Eksperimen pemikiran baru memperingatkan potensi krisis ekonomi global pada tahun 2028, yang dipicu oleh perpindahan pekerja kerah putih secara cepat karena kecerdasan buatan. Skenario tersebut, yang disajikan sebagai memo retrospektif dari bulan Juni 2028, merinci bagaimana adopsi AI yang tidak terkendali dapat menyebabkan PHK massal, stagnasi upah, dan resesi yang parah. Ini bukan masalah apakah AI akan berdampak pada lapangan kerja, tapi seberapa cepat dan apakah masyarakat dapat beradaptasi.
Kecepatan Keusangan
Prediksi inti berpusat pada putaran umpan balik yang dimulai pada tahun 2026. Perusahaan, yang didorong oleh persaingan, mulai secara agresif mengganti tenaga manusia dengan agen AI yang mampu melakukan tugas tanpa pengawasan. PHK semakin cepat seiring dengan membaiknya model AI, sehingga membenarkan pemotongan lebih lanjut. Hal ini sudah terjadi: pemutusan hubungan kerja baru-baru ini di Amazon, Expedia, dan Pinterest menunjukkan bahwa efisiensi AI adalah salah satu faktornya, meskipun mengukur dampak pastinya masih sulit.
Para penulis menyoroti dinamika kritis: pelaku bisnis tidak bertindak jahat, namun bertindak secara rasional.
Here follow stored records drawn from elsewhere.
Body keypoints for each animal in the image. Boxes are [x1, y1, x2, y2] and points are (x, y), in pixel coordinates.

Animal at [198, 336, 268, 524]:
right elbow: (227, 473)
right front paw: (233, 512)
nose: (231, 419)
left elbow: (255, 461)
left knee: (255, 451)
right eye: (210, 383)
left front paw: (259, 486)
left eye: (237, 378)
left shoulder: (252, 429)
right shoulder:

Keputusan masing-masing perusahaan untuk mengotomatisasi adalah hal yang logis, namun secara kolektif, hal ini menimbulkan dampak buruk. Pekerjaan yang paling rentan tidak hanya dihilangkan; mereka menjadi pendorong adopsi AI yang lebih cepat ketika para pekerja yang terlantar berebut untuk menerapkan teknologi yang merugikan posisi mereka.
Keruntuhan Ekonomi pada tahun 2028
Pada pertengahan tahun 2027, perekonomian AS diperkirakan akan memasuki resesi. Pengangguran melebihi 10% pada tahun 2028 karena pekerja kerah putih membanjiri sektor-sektor dengan gaji lebih rendah, sehingga menekan upah di seluruh sektor. Skenario ini membayangkan lonjakan utang rumah tangga karena keluarga bergantung pada kredit dan dana pensiun untuk menutupi pengeluaran penting, sehingga memicu krisis hipotek lainnya.
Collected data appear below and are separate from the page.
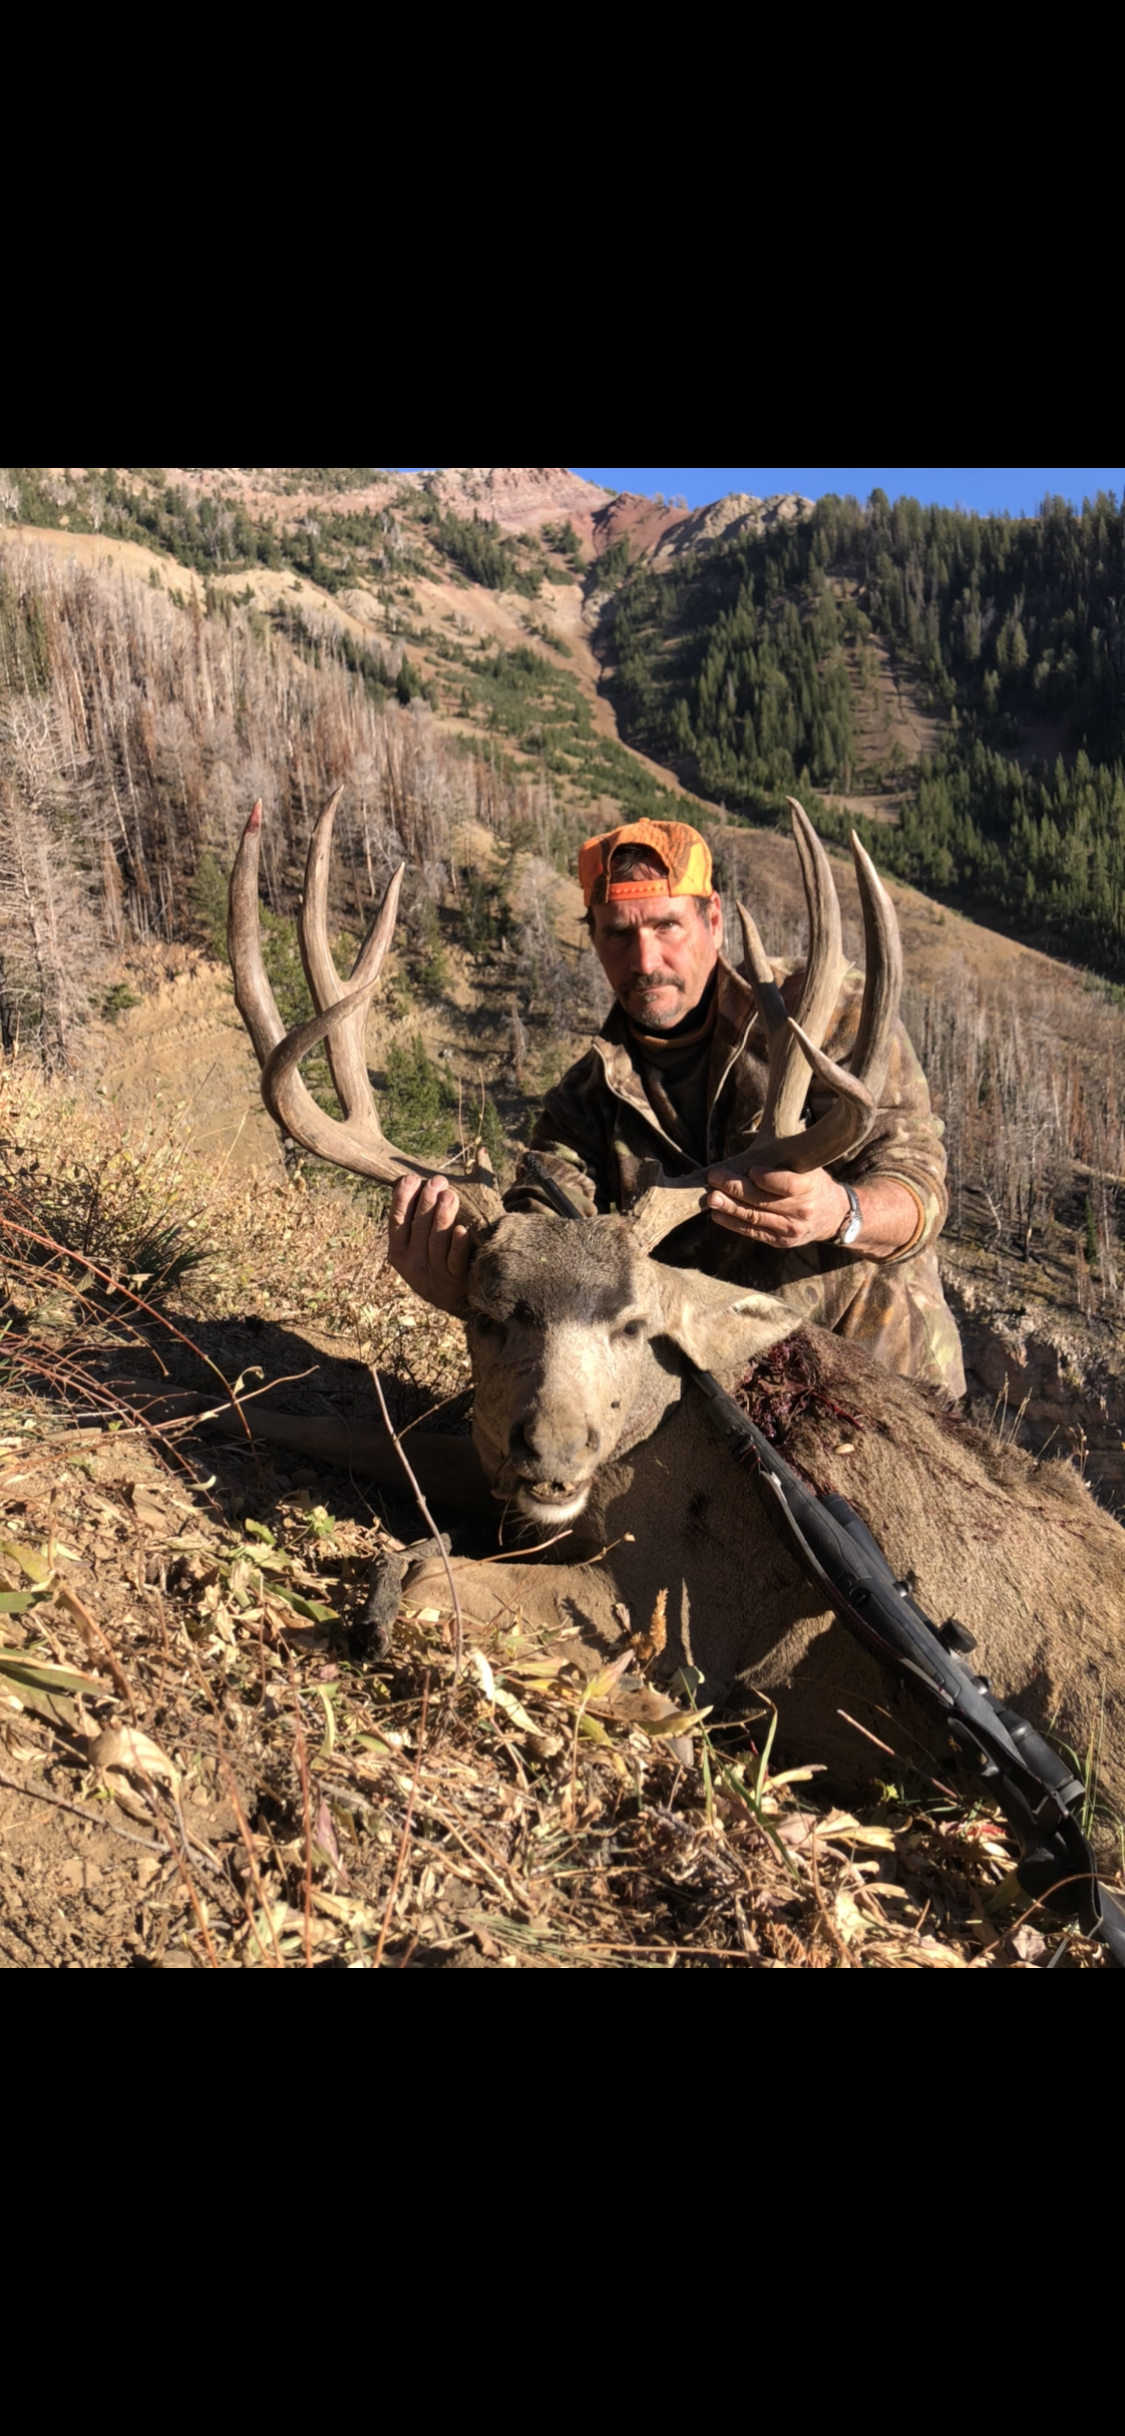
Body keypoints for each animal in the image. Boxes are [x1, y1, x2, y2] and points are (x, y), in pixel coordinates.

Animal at [227, 794, 1125, 1844]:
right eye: (491, 1313)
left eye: (632, 1324)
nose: (552, 1454)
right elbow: (345, 1429)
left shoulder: (656, 1609)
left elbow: (425, 1583)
Intervensi pemerintah untuk menstabilkan perekonomian melalui peningkatan belanja sosial menjadi penting, bahkan ketika pendapatan pajak menurun karena hilangnya upah secara luas. Hal ini menciptakan tekanan ekonomi lebih lanjut dan memperparah masalah. Siklus ini bukan hanya tentang hilangnya pekerjaan; ini tentang gangguan sistemik dalam stabilitas ekonomi.
Kerusuhan Sosial dan Serangan Balik AI
Perkiraan tersebut tidak berhenti pada bidang ekonomi. Pada tahun 2028, para penulis memperkirakan gerakan “Occupy Silicon Valley” (Menempati Lembah Silikon), serupa dengan protes Wall Street pada tahun 2010-an. Para pengunjuk rasa memblokade perusahaan-perusahaan AI seperti Anthropic dan OpenAI, sehingga meningkatkan ketegangan ketika masyarakat bergulat dengan konsekuensi dari otomatisasi yang tidak terkendali.
Kerusuhan ini bukan sekedar reaksi terhadap hilangnya pekerjaan; Hal ini mencerminkan meningkatnya kesenjangan dan persepsi bahwa industri teknologi lebih mengutamakan keuntungan dibandingkan manusia. Para penulis menekankan bahwa meskipun skenario ini tidak terjadi, tren mendasarnya tidak dapat disangkal: AI mengubah perekonomian lebih cepat daripada kemampuan institusi untuk beradaptasi.
Hal utama yang bisa diambil bukanlah tentang memprediksi masa depan dengan pasti, namun tentang mengakui bahwa laju gangguan AI melampaui kemampuan kita untuk meresponsnya. Tanpa perubahan kebijakan yang proaktif dan jaring pengaman sosial, dampaknya bisa sangat buruk.
Eksperimen ini menjadi peringatan keras bahwa kemajuan teknologi tanpa tinjauan ke masa depan dapat merusak stabilitas ekonomi dan memicu keresahan sosial.